Restate the data below word for word. Skip any images it contains.

DATASET SECTION →

***

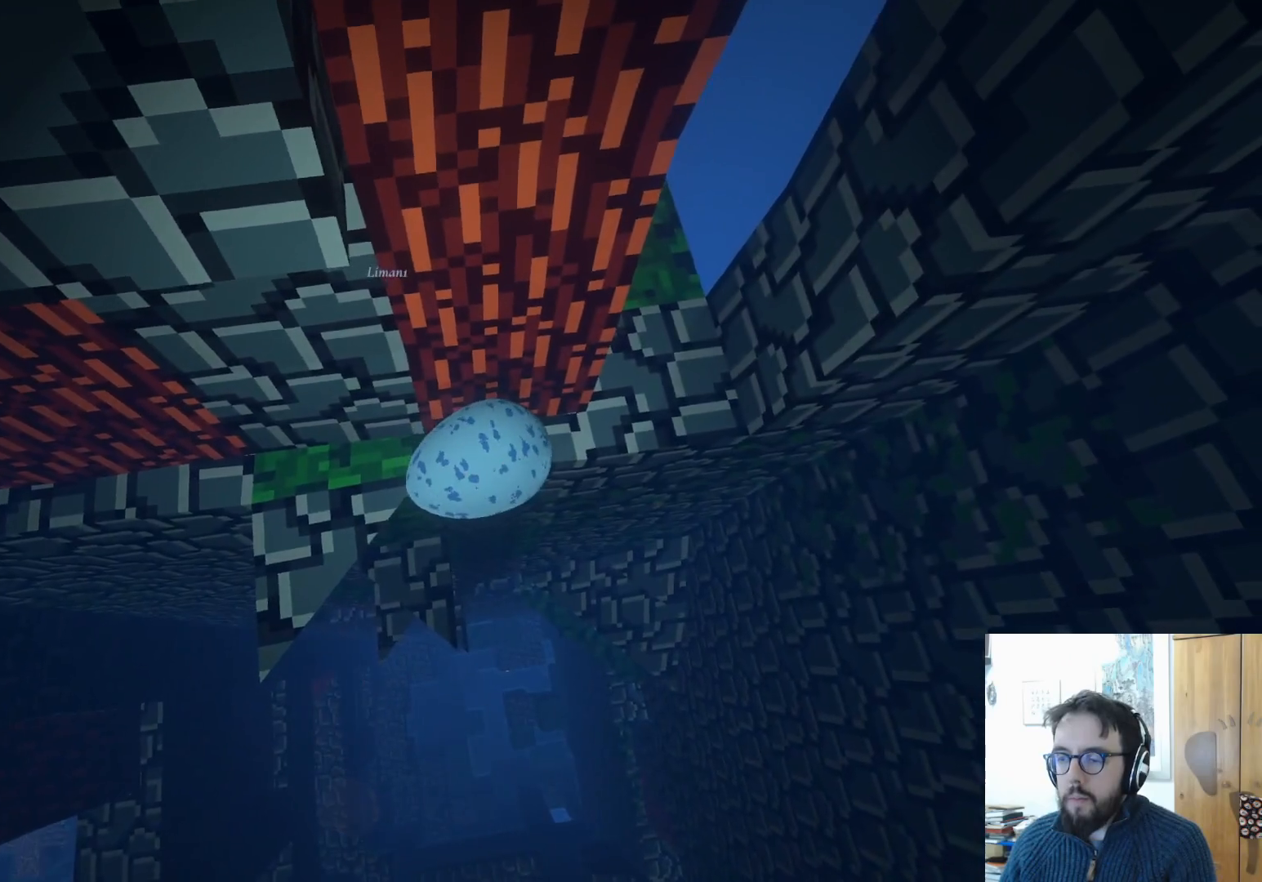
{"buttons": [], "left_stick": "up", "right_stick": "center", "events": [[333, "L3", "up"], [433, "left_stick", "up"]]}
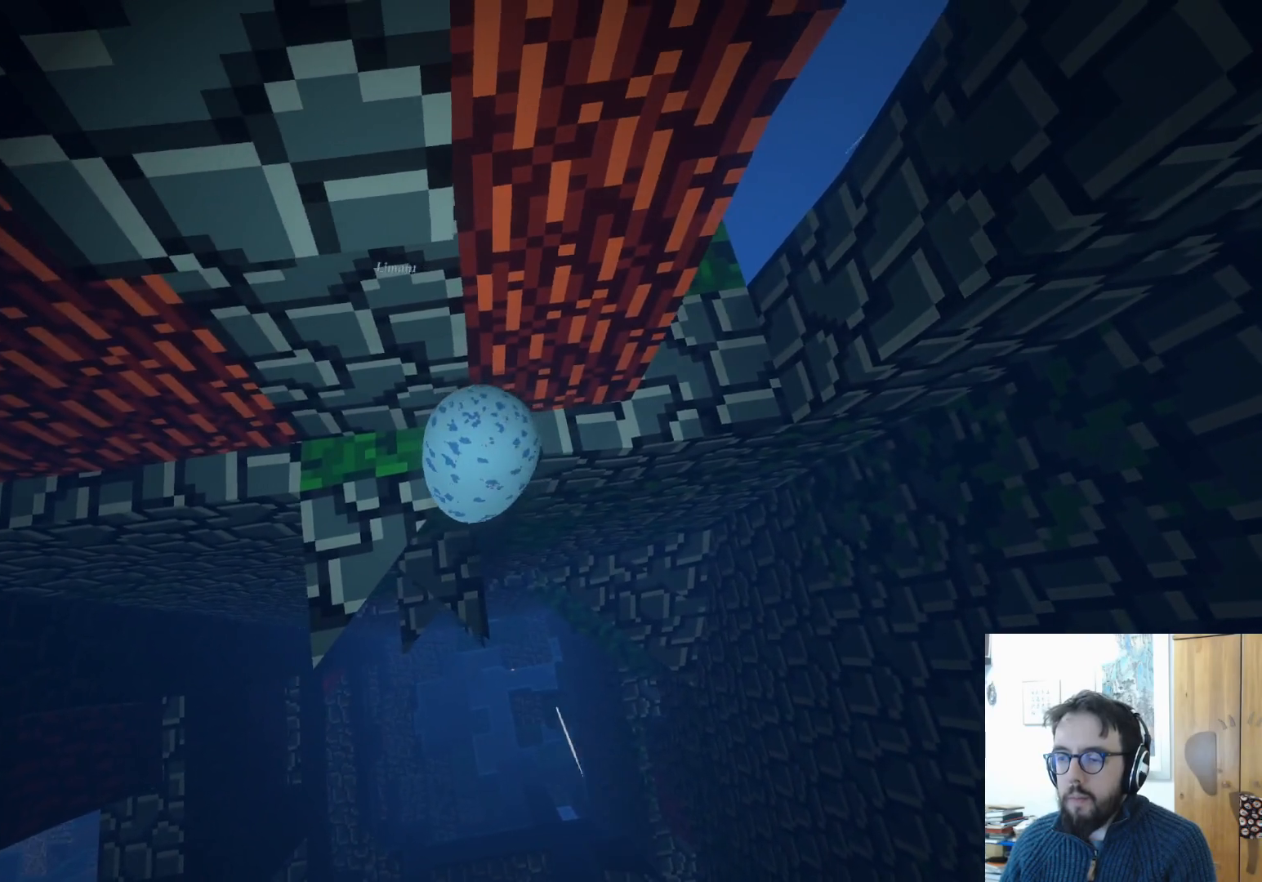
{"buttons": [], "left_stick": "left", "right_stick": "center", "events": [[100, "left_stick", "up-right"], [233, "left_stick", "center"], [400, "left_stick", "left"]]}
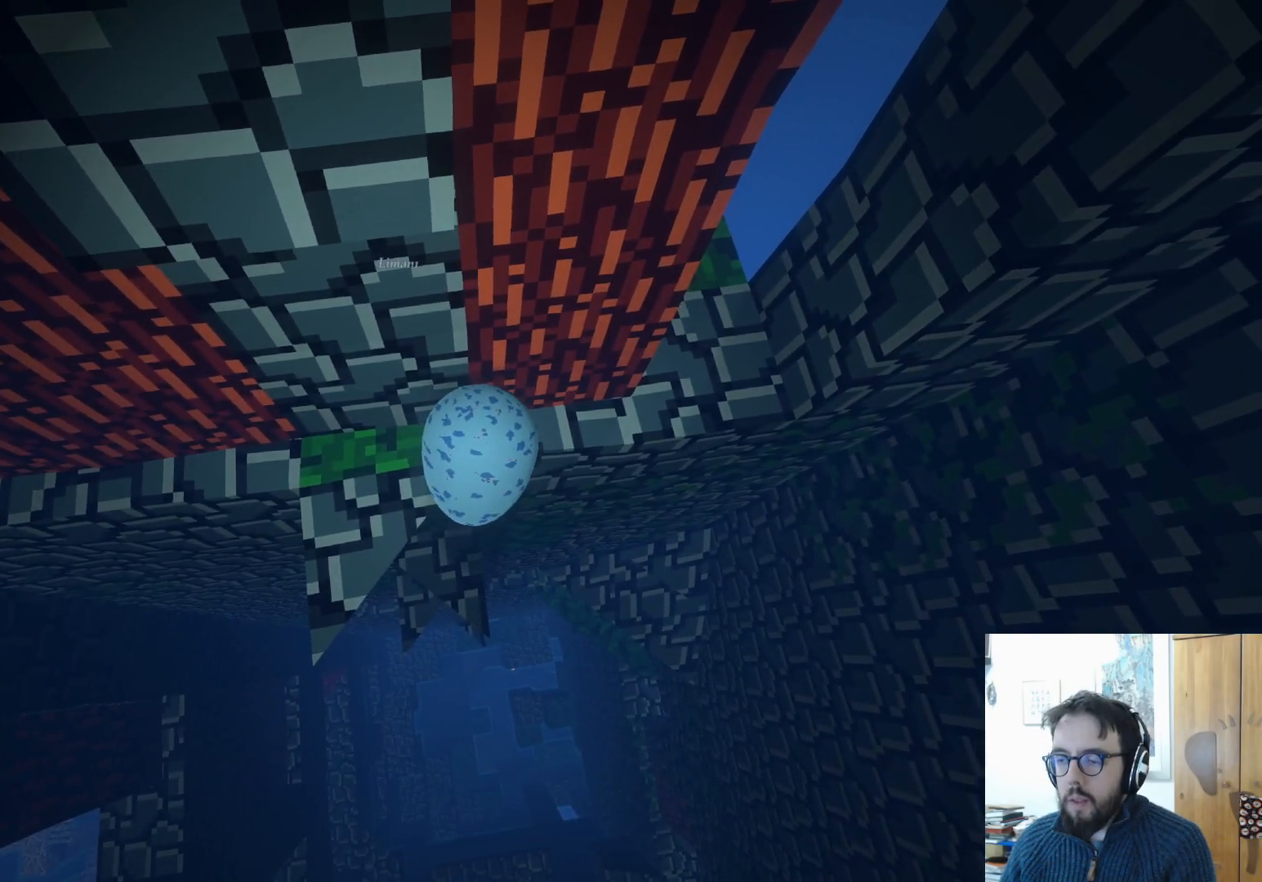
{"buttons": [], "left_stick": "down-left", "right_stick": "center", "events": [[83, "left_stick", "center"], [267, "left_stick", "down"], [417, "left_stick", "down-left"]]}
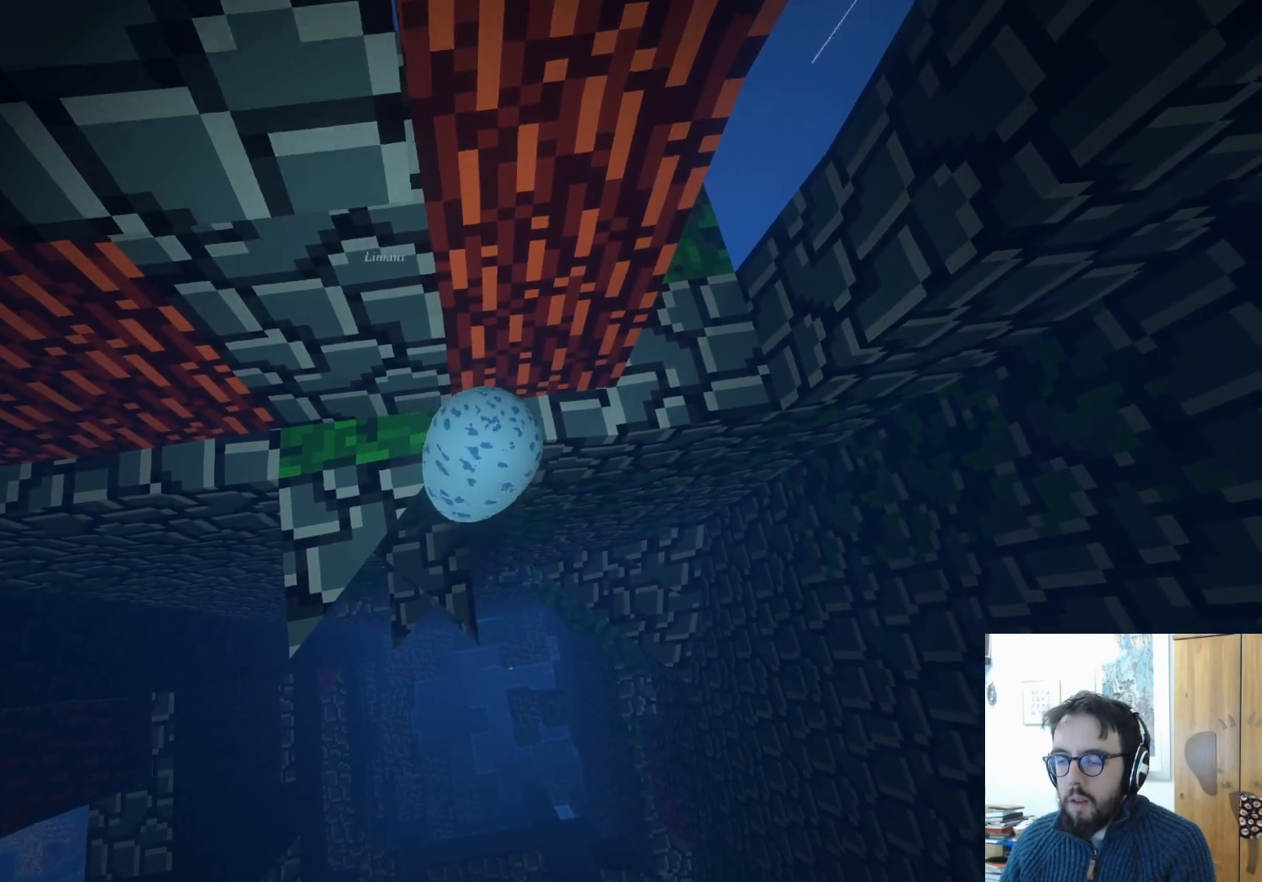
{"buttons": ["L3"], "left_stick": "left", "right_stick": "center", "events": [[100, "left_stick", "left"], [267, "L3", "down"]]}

***

RESULT FOR THIS TASK →
{"buttons": [], "left_stick": "up", "right_stick": "center", "events": [[333, "L3", "up"], [433, "left_stick", "up"]]}
{"buttons": [], "left_stick": "left", "right_stick": "center", "events": [[100, "left_stick", "up-right"], [233, "left_stick", "center"], [400, "left_stick", "left"]]}
{"buttons": [], "left_stick": "down-left", "right_stick": "center", "events": [[83, "left_stick", "center"], [267, "left_stick", "down"], [417, "left_stick", "down-left"]]}
{"buttons": ["L3"], "left_stick": "left", "right_stick": "center", "events": [[100, "left_stick", "left"], [267, "L3", "down"]]}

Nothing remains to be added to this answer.